EXERCISE →
Please copy every text line of the listing below word for word, leaving out the pictures.

EXTRACTED ENTRIES →
◆ ◆ ◆ ◆ ◆
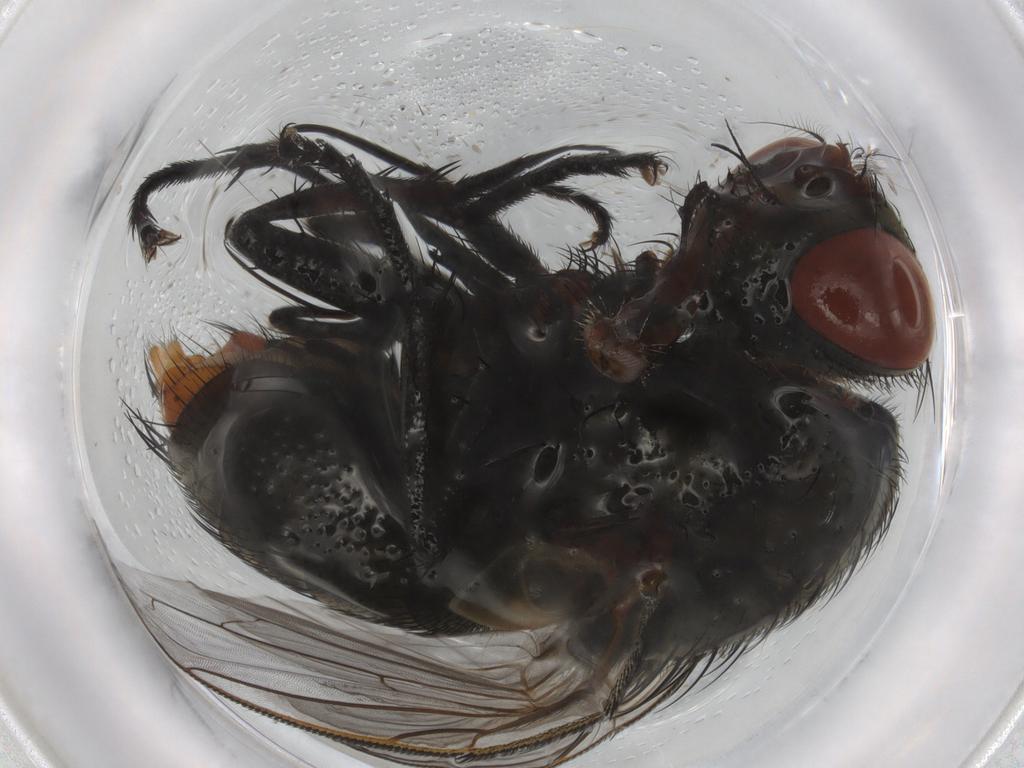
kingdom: Animalia
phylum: Arthropoda
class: Insecta
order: Diptera
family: Sarcophagidae
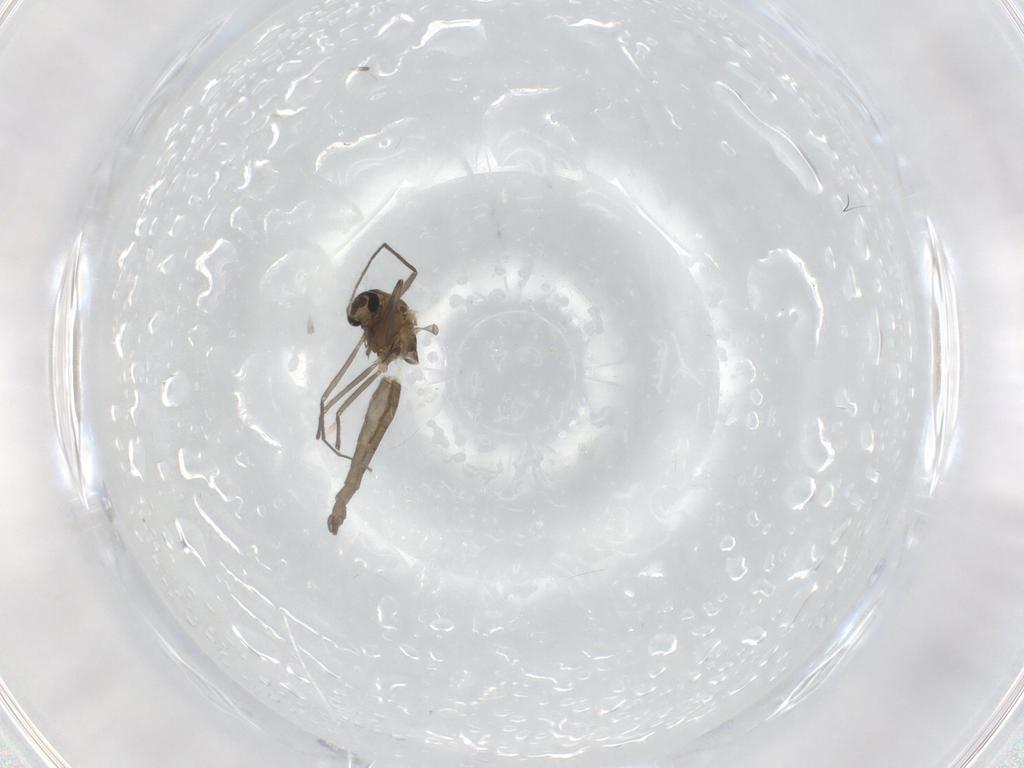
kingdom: Animalia
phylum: Arthropoda
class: Insecta
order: Diptera
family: Chironomidae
◆ ◆ ◆ ◆ ◆
TASK OUTPUT →
kingdom: Animalia
phylum: Arthropoda
class: Insecta
order: Diptera
family: Sarcophagidae
kingdom: Animalia
phylum: Arthropoda
class: Insecta
order: Diptera
family: Chironomidae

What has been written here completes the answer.